É assim claro que a materialidade do Grupo Sonangol em análise no ano de 2016 é diferente da do Grupo Sonangol em análise no ano de 2015.

 

Cash calls e aumento da dívida

Há ainda que referir um outro aspecto referente ao efeito do não pagamento de cash calls nas contas. Vários comentadores disseram que vigora na contabilidade da Sonangol o princípio da especialidade, que prescreve que os proveitos e os custos sejam reconhecidos quando obtidos ou incorridos, independentemente do seu recebimento ou pagamento, devendo incluir-se nas demonstrações financeiras dos períodos a que se referem.

De facto, o CA assim determinou:

“Os custos e proveitos são registados de acordo com o princípio de especialização do exercício, pelo que os mesmos são reconhecidos à medida que são gerados, independentemente do momento em que são recebidos ou pagos. As diferenças entre os montantes pagos ou recebidos e os correspondentes custos e proveitos são registadas na conta de ‘Outros activos correntes’ e ‘Outros passivos correntes’, consoante as diferenças correspondam a um direito ou a uma responsabilidade do Grupo Sonangol.” (sublinhado nosso)
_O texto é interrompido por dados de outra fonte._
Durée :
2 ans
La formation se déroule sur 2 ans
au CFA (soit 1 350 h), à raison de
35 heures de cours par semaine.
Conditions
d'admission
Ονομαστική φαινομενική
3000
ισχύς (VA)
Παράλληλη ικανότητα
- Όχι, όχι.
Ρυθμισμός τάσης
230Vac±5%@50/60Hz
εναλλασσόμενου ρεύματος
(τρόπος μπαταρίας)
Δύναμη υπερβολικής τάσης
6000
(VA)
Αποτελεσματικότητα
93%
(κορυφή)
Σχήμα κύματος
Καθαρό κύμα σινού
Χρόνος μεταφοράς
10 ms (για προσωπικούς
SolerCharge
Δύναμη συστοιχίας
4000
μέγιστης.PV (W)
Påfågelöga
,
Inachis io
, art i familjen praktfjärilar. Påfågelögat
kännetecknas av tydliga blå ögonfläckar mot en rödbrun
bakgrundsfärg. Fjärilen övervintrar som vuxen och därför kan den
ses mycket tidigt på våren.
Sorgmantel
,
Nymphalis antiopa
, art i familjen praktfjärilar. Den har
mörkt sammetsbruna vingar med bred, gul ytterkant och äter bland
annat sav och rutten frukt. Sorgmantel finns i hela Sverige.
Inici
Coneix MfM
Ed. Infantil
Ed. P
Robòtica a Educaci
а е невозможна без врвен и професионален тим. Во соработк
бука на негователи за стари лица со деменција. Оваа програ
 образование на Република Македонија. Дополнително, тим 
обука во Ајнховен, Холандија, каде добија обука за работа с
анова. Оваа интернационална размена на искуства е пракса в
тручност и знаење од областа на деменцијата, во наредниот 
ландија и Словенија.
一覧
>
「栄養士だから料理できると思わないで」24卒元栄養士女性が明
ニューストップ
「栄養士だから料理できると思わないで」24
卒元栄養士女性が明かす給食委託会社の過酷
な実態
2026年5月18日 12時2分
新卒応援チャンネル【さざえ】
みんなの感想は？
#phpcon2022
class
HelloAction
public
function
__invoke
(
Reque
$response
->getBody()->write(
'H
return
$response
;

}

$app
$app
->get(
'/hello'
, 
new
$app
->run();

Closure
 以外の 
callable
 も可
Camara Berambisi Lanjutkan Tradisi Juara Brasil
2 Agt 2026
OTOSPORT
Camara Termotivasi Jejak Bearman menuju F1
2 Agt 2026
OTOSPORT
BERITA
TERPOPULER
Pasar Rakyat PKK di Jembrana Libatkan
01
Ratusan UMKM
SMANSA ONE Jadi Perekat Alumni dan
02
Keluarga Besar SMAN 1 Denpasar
Analisando o passivo, verificamos que as contas a pagar aumentaram de 844 mil milhões de AOA para 1.151 mil milhões de AOA, e a de “outros passivos” de 85 mil milhões para 104 mil milhões. Mais 36% e 22%, respectivamente. É um aumento do passivo muito relevante. Aliás, o passivo aumenta de 3.817.645.377.652 AOA para 4.372.574.985.567 — um aumento de 14,5%, sensivelmente.

 

Em resumo, não existem dúvidas, mas sim certezas de que a dívida da Sonangol aumentou muito significativamente em 2016.

Contudo, em relação aos cash calls que ainda não foram pagos, admitimos que possam não estar sequer inseridos no passivo, pela simples razão de não serem reconhecidos pelo CA. Em Outubro de 2016, quando surgiram as primeiras notícias sobre esta questão, o CA da Sonangol emitiu um comunicado dizendo que tais solicitações estavam em “análise”. O que isto quer exactamente dizer, não se sabe. Teoricamente, podem ter ficado eternamente em análise e, dependendo dos procedimentos internos da Sonangol, nunca ter dado entrada na contabilidade…

O principal objectivo deste texto — que reconhecemos ser maçador — é partilhar com o público informação e elementos de discussão sobre um tema essencial para o futuro de Angola, como é o da Sonangol.